According to the paper: “Oyak is no ordinary pension fund. It exists for the benefit of Turkey's army establishment. Created in 1961, it provides a supplementary pension for officers in the armed forces and some civilian military personnel, over and above the state pension.”
This does sound quite a lot like an ordinary pension fund, albeit a large one for retired soldiers. It has 230,000 members and funds under management total about $8 billion, which makes it a financial force to be reckoned with in Turkey.
However, as far as the paper and some EU parliamentarians are concerned, Oyak Group “is an unacceptable extension of the power of the Turkish military”. As the paper notes: “The army is probably the most powerful and permanent force in Turkish society, but, arguably, is a force for instability, having removed four governments from power.”
And nothing Coskun Ulusoy, Oyak's chief executive, says seems to deter the paper's insinuation of sinister ulterior motives. Ulusoy “insists that Oyak is a purely commercial organisation, interested only in returns for its members, who happen to be army officers.” But the paper still contends “the army connection is a sore point”.
According to The Times Oyak is big and needs to diversify beyond the domestic economy to reduce risk and widen opportunity. It will stick to basic industries and resources. The fund is also on the lookout for minerals, iron ore and coal.
The Times does concede that Oyak isn't an army front, and yet: “There is something of the military about Oyak's deliberate and disciplined strategy of taking big positions and holding its ground with grit and determination, rather than dabbling in shares like a typical fund manager. Indeed, Ulusoy used to teach military strategy before he was hired to help sort out Ziraat Bank, a state-owned lender.”
So there you have it. Any reader in the habit “of taking big positions and holding its ground with grit and determination” is by this definition a potential warmonger. Quite what they might make of Joe Rice, head of US buyout firm Clayton Dubilier & Rice and a former US marine, is not clear.
Naturally, the real problem here is not a marauding pensioner militia from Turkey. Instead, it is the irrational fear that leads to bigoted policy and investment decisions.

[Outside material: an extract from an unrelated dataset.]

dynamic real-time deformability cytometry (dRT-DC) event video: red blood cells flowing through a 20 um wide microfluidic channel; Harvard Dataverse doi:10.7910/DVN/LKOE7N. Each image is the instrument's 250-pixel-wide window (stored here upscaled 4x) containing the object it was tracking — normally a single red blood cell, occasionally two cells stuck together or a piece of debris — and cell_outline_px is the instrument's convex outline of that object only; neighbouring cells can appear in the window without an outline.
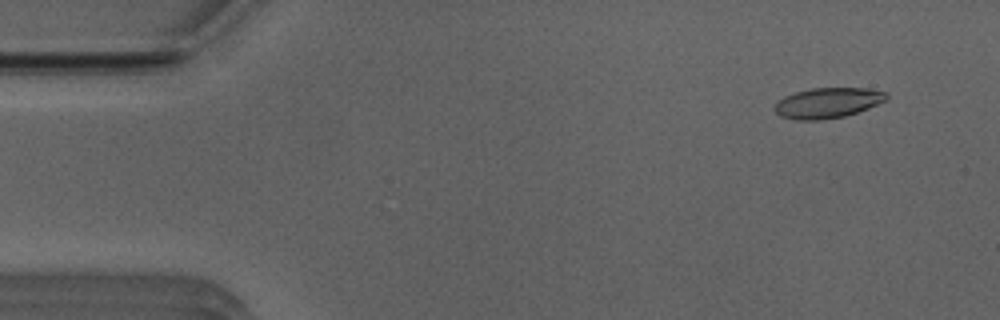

In March 2003 the US Montana Board of Investments decided to pull all its French investments after a pension fund member had moved “that the board sell all French company stock and not purchase any more French stocks until such time as a future board determines that France has proven it is a friend of the United States again”.

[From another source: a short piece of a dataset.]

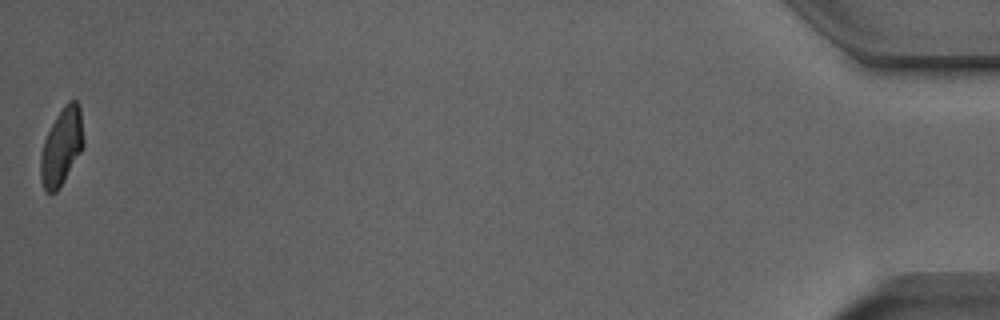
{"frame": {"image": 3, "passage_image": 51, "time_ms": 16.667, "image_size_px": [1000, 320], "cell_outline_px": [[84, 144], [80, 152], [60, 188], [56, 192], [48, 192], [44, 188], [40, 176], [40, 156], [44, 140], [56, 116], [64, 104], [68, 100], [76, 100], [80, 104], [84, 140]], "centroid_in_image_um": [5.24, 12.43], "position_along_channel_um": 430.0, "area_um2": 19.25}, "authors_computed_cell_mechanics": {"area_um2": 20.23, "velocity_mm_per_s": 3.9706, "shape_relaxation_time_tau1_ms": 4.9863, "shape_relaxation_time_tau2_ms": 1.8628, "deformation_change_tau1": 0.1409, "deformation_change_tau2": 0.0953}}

According to the website SWF Radar, the board managed to convince itself that it would not be in breach of its fiduciary duties if it divested in France since, “the backlash [against France] could be significant. The media has reported French goods not being purchased; French wines not being purchased; Evian water not being purchased. People are protesting against the French. There is a risk in holding French company stock.”
The decision to divest, which was reversed in October of that year, is reported to have cost the MBI's members $4 million, SWF Radar says.
Irrational fear of the bogeyman can be costly: for all concerned.